Al Gore, imperialist: some inconvenient truths

Oct 24, 2007

Al Gore

Former U.S. Vice President and Senator Al Gore has been awarded the Nobel Peace Prize for his work against global warming.

Gore does have a long history of speaking out on the issue of global warming. His film, “An Inconvenient Truth,” has played a role in bringing the issue of climate change to broader masses of people.

However, Gore is no prophet of peace. He is a thoroughly imperialist politician who has supported numerous deadly U.S. attacks on oppressed nations. And while his environmental advocacy has promoted a scientifically accurate view of the causes of global warming, the solutions he advances are market based and do not address the root cause of the problem, which is untrammeled capitalist development.

An imperialist politician

As VP, Gore supported the dismemberment of the former Yugoslavia and advocated U.S. military attacks on Serbia. The Clinton-Gore administration supported a U.S. invasion of Somalia that was sold as a “humanitarian” intervention, and which ended in a rout as the Somali people fought back in the “Black Hawk Down” battle of Mogadishu.

As vice president, Al Gore was architect of the Clinton administration’s Iraq policy. In response to an alleged Iraqi plot to assassinate George Bush the father, Gore advanced a retaliatory plan that resulted in the bombing of the Baghdad suburb of Mansour, killing Leila al-Attar, a prominent Iraqi artist.

Prior to the 2000 election, Gore called for expansion of the no-fly zones in Iraq and said that Iraqi planes entering the zones should be shot down.

Gore expressed no remorse for the U.S.-backed sanctions that killed 1.5 million people in Iraq.
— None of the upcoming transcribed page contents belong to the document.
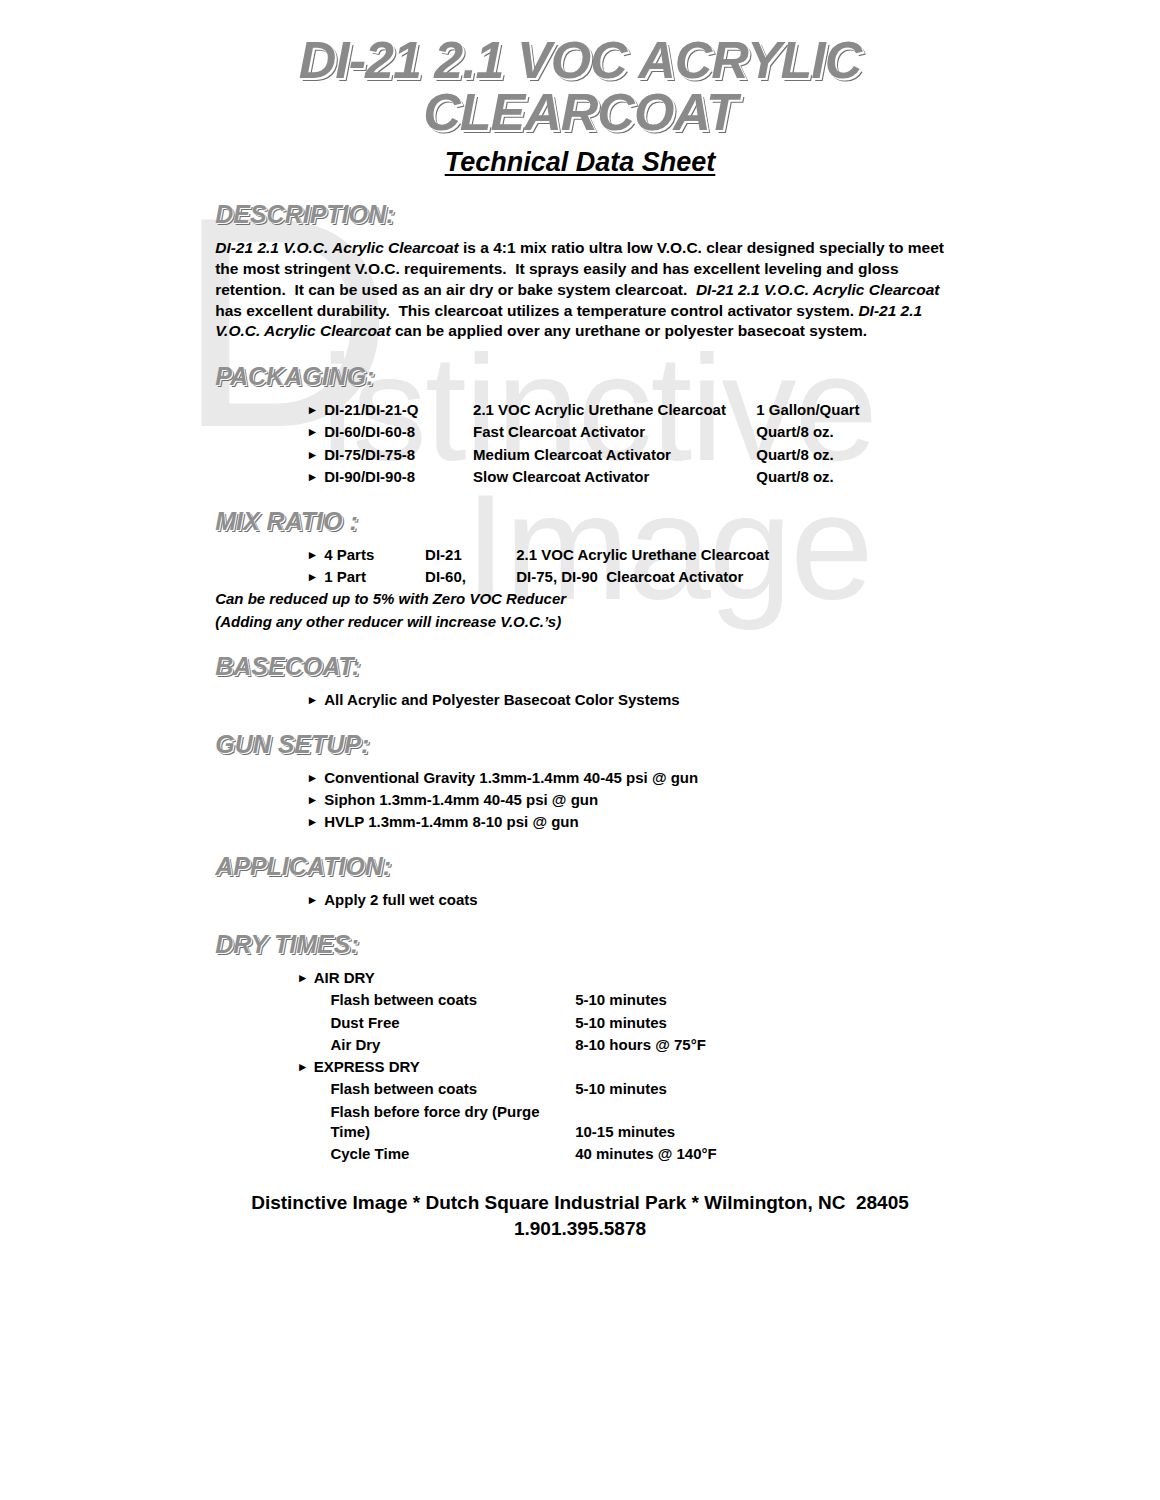D istinctive Image
DI-21 2.1 VOC ACRYLIC CLEARCOAT
Technical Data Sheet
DESCRIPTION:
DI-21 2.1 V.O.C. Acrylic Clearcoat is a 4:1 mix ratio ultra low V.O.C. clear designed specially to meet the most stringent V.O.C. requirements. It sprays easily and has excellent leveling and gloss retention. It can be used as an air dry or bake system clearcoat. DI-21 2.1 V.O.C. Acrylic Clearcoat has excellent durability. This clearcoat utilizes a temperature control activator system. DI-21 2.1 V.O.C. Acrylic Clearcoat can be applied over any urethane or polyester basecoat system.
PACKAGING:
DI-21/DI-21-Q 2.1 VOC Acrylic Urethane Clearcoat 1 Gallon/Quart
DI-60/DI-60-8 Fast Clearcoat Activator Quart/8 oz.
DI-75/DI-75-8 Medium Clearcoat Activator Quart/8 oz.
DI-90/DI-90-8 Slow Clearcoat Activator Quart/8 oz.
MIX RATIO :
4 Parts DI-212.1 VOC Acrylic Urethane Clearcoat
1 Part DI-60, DI-75, DI-90 Clearcoat Activator
Can be reduced up to 5% with Zero VOC Reducer
(Adding any other reducer will increase V.O.C.’s)
BASECOAT:
All Acrylic and Polyester Basecoat Color Systems
GUN SETUP:
Conventional Gravity 1.3mm-1.4mm 40-45 psi @ gun
Siphon 1.3mm-1.4mm 40-45 psi @ gun
HVLP 1.3mm-1.4mm 8-10 psi @ gun
APPLICATION:
Apply 2 full wet coats
DRY TIMES:
AIR DRY
Flash between coats 5-10 minutes
Dust Free 5-10 minutes
Air Dry 8-10 hours @ 75°F
EXPRESS DRY
Flash between coats 5-10 minutes
Flash before force dry (Purge Time) 10-15 minutes
Cycle Time 40 minutes @ 140°F
Distinctive Image * Dutch Square Industrial Park * Wilmington, NC 28405
1.901.395.5878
A Counterpunch article by Alexander Cockburn recounted the following story:

“On June 29, 2000, Gore was in Chicago to talk about ‘energy policy incentives for cities.’ Danny Muller of Voices in the Wilderness went to Navy Pier, where the event was being held. Gore was at the podium amid wild ovations. Muller remembers the scene: ‘I raised my voice and asked ‘Mr. Gore, why should anyone vote for an administration that kills 5,000 innocent children a month through sanctions in Iraq?’ Gore stopped. And he laughed. He actually laughed. He said he would discuss this later in the day. I responded by saying that every ten minutes a child dies in Iraq due to sanctions and we do not have the time to wait.
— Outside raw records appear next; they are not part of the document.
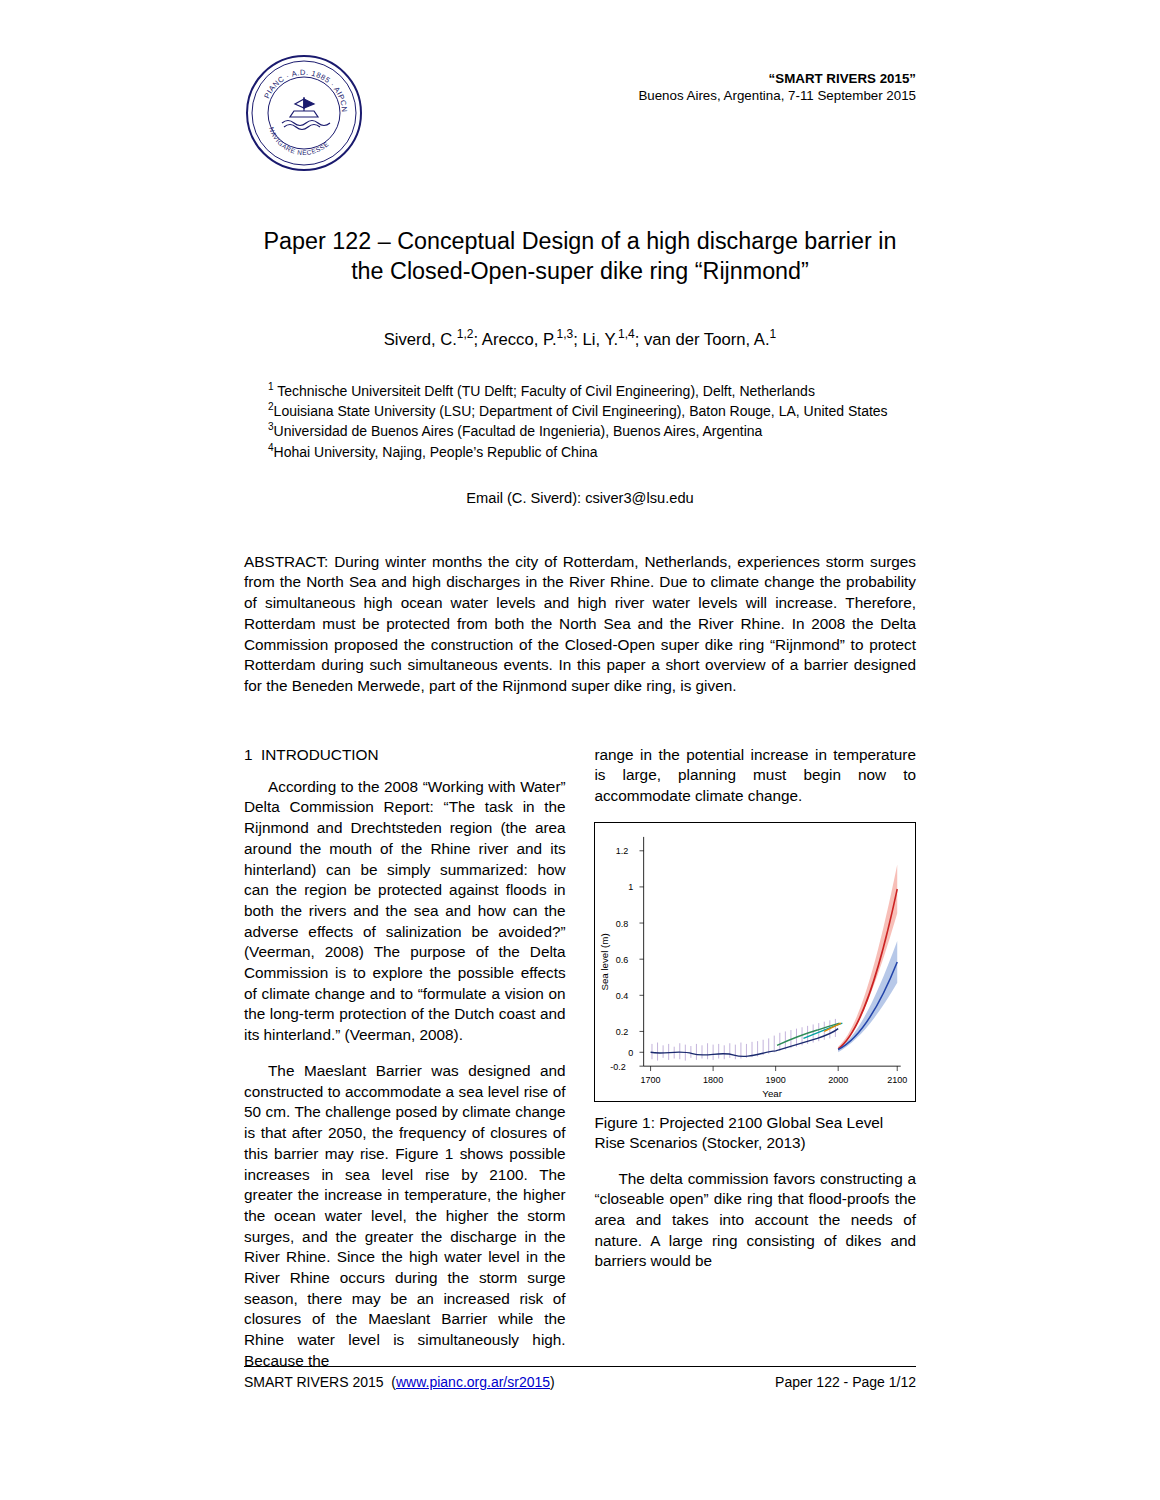PIANC · A.D. 1885 · AIPCN NAVIGARE NECESSE
“SMART RIVERS 2015”
Buenos Aires, Argentina, 7-11 September 2015
Paper 122 – Conceptual Design of a high discharge barrier in the Closed-Open-super dike ring “Rijnmond”
Siverd, C.1,2; Arecco, P.1,3; Li, Y.1,4; van der Toorn, A.1
1 Technische Universiteit Delft (TU Delft; Faculty of Civil Engineering), Delft, Netherlands
2Louisiana State University (LSU; Department of Civil Engineering), Baton Rouge, LA, United States
3Universidad de Buenos Aires (Facultad de Ingenieria), Buenos Aires, Argentina
4Hohai University, Najing, People’s Republic of China
Email (C. Siverd): csiver3@lsu.edu
ABSTRACT: During winter months the city of Rotterdam, Netherlands, experiences storm surges from the North Sea and high discharges in the River Rhine. Due to climate change the probability of simultaneous high ocean water levels and high river water levels will increase. Therefore, Rotterdam must be protected from both the North Sea and the River Rhine. In 2008 the Delta Commission proposed the construction of the Closed-Open super dike ring “Rijnmond” to protect Rotterdam during such simultaneous events. In this paper a short overview of a barrier designed for the Beneden Merwede, part of the Rijnmond super dike ring, is given.
1 INTRODUCTION
According to the 2008 “Working with Water” Delta Commission Report: “The task in the Rijnmond and Drechtsteden region (the area around the mouth of the Rhine river and its hinterland) can be simply summarized: how can the region be protected against floods in both the rivers and the sea and how can the adverse effects of salinization be avoided?” (Veerman, 2008) The purpose of the Delta Commission is to explore the possible effects of climate change and to “formulate a vision on the long-term protection of the Dutch coast and its hinterland.” (Veerman, 2008).
The Maeslant Barrier was designed and constructed to accommodate a sea level rise of 50 cm. The challenge posed by climate change is that after 2050, the frequency of closures of this barrier may rise. Figure 1 shows possible increases in sea level rise by 2100. The greater the increase in temperature, the higher the ocean water level, the higher the storm surges, and the greater the discharge in the River Rhine. Since the high water level in the River Rhine occurs during the storm surge season, there may be an increased risk of closures of the Maeslant Barrier while the Rhine water level is simultaneously high. Because the
range in the potential increase in temperature is large, planning must begin now to accommodate climate change.
1.2 1 0.8 0.6 0.4 0.2 0 -0.2 Sea level (m) 1700 1800 1900 2000 2100 Year
Figure 1: Projected 2100 Global Sea Level Rise Scenarios (Stocker, 2013)
The delta commission favors constructing a “closeable open” dike ring that flood-proofs the area and takes into account the needs of nature. A large ring consisting of dikes and barriers would be
SMART RIVERS 2015 (www.pianc.org.ar/sr2015)
Paper 122 - Page 1/12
“Muller was still protesting as Gore’s security goons hauled him off.”

Pro-capitalist global warming solutions

Gore’s environmental film and other public discourse have increased public knowledge of the scientific consensus on the causes of global warming through carbon emissions.

However, Gore’s solution to the problem of global warming is a “green capitalist” approach. His foundation supports programs like carbon trading and carbon offsets. With carbon offsets, individuals or corporations can pay money towards a project which might reduce carbon, such as planting trees somewhere, to “offset” carbon emissions they have created.
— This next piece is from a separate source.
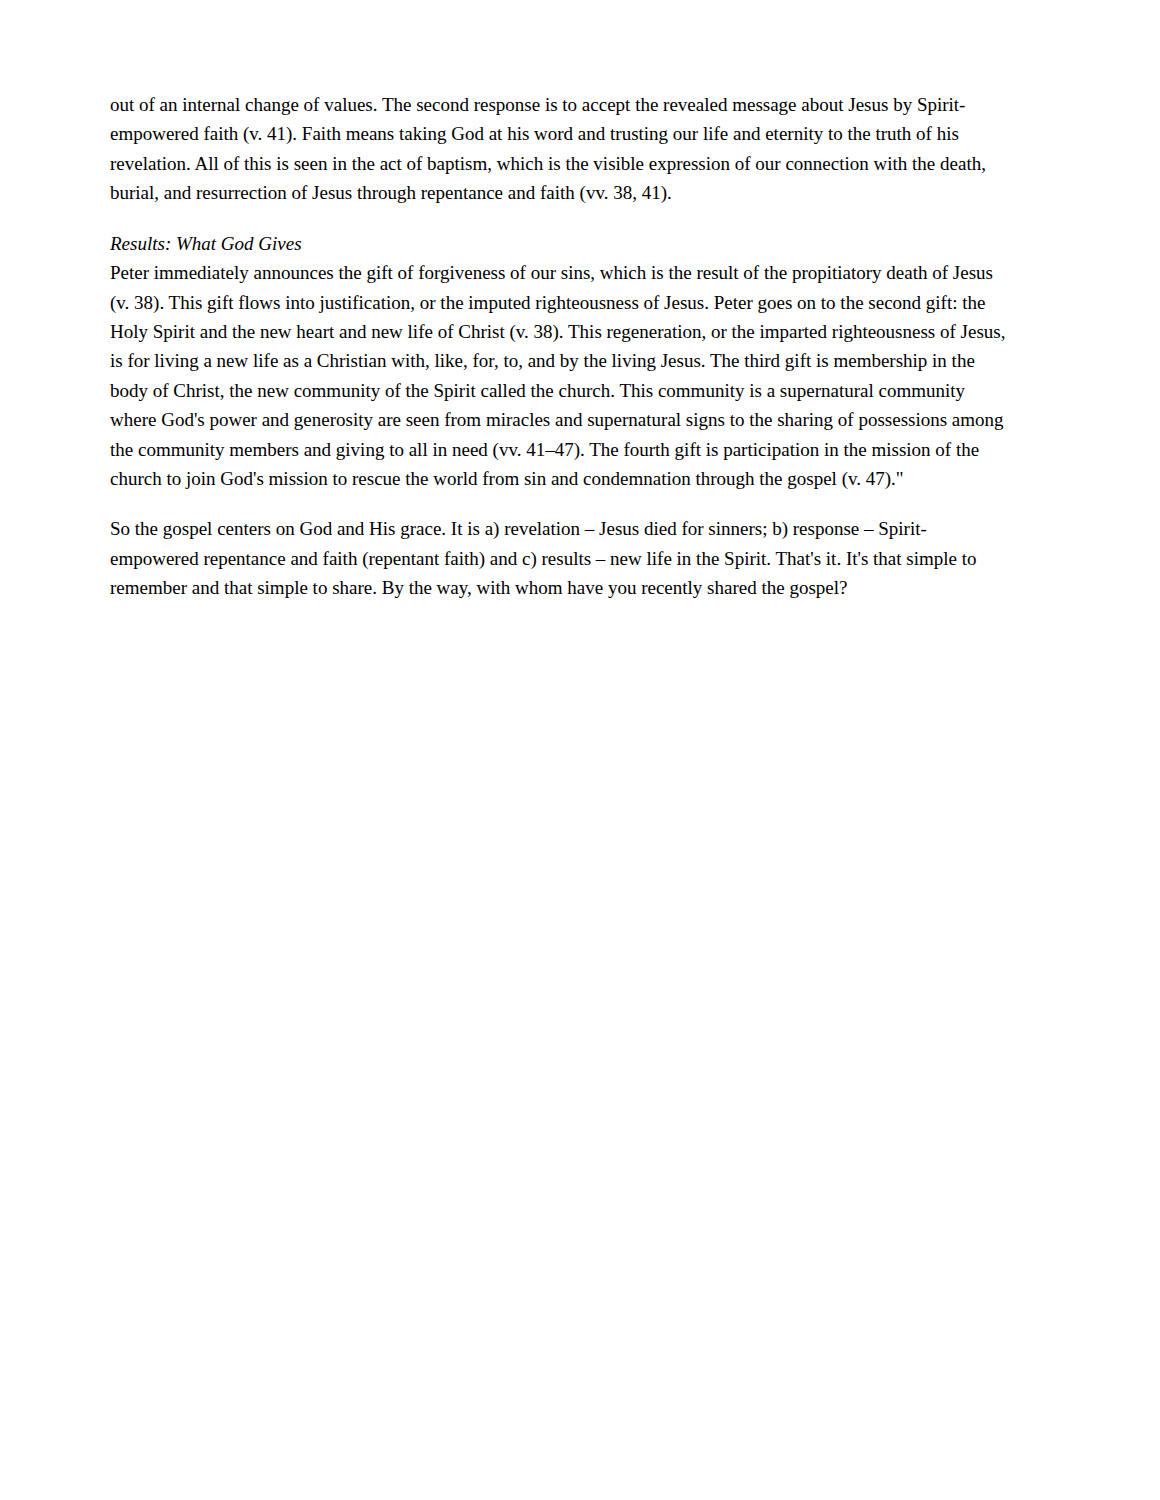out of an internal change of values. The second response is to accept the revealed message about Jesus by Spirit-empowered faith (v. 41). Faith means taking God at his word and trusting our life and eternity to the truth of his revelation. All of this is seen in the act of baptism, which is the visible expression of our connection with the death, burial, and resurrection of Jesus through repentance and faith (vv. 38, 41).
Results: What God Gives
Peter immediately announces the gift of forgiveness of our sins, which is the result of the propitiatory death of Jesus (v. 38). This gift flows into justification, or the imputed righteousness of Jesus. Peter goes on to the second gift: the Holy Spirit and the new heart and new life of Christ (v. 38). This regeneration, or the imparted righteousness of Jesus, is for living a new life as a Christian with, like, for, to, and by the living Jesus. The third gift is membership in the body of Christ, the new community of the Spirit called the church. This community is a supernatural community where God's power and generosity are seen from miracles and supernatural signs to the sharing of possessions among the community members and giving to all in need (vv. 41–47). The fourth gift is participation in the mission of the church to join God's mission to rescue the world from sin and condemnation through the gospel (v. 47)."
So the gospel centers on God and His grace. It is a) revelation – Jesus died for sinners; b) response – Spirit-empowered repentance and faith (repentant faith) and c) results – new life in the Spirit. That's it. It's that simple to remember and that simple to share. By the way, with whom have you recently shared the gospel?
While this might seem logical because trees absorb carbon, (and tree-planting is generally a good thing) there is no proof that planting trees somewhere on the planet will offset the carbon emissions created by a specific airplane flight, or by a coal-fueled energy plant.

Carbon trading works in a similar fashion. Companies get credit to emit a certain amount of carbon. If a company does not emit carbon as much it is allowed to emit, that company can sell its left over carbon emissions credit to another company, which can then emit more. Both schemes are sort of like the old system of the Catholic Church selling “indulgences” for various sins.

Gore has also been a proponent of bio-fuels, which are heavily and confusingly promoted on the website of his foundation, the Alliance for Climate Protection.

Most bio-fuels are currently made from food crops such as corn, resulting in an increase in prices for corn, milk and other foods. For countries where corn is a staple, like Mexico, the increase in corn prices has hurt working-class people and led to street protests.

Elsewhere, as in Colombia, peasants and farmers are being pushed off their land so that palm oil plantations can expand to meet the demand for bio-fuels. Expanded bio-fuel crop planting has actually resulted in forests being cut down, which actually increases the level of carbon emissions.

Gore’s Nobel Prize is being hailed in the corporate media and many liberals as a validation of Gore as a “leader.” Some say it portends another run for the White House for the former vice president.

But for working people, for peace and environmental activists, Gore simply joins the ranks of imperialist political figures who have received the Nobel Peace Prize—from South Africa’s apartheid leader F.W. De Clerk, to Israeli Zionist Yitzak Rabin, to war criminal Henry Kissinger.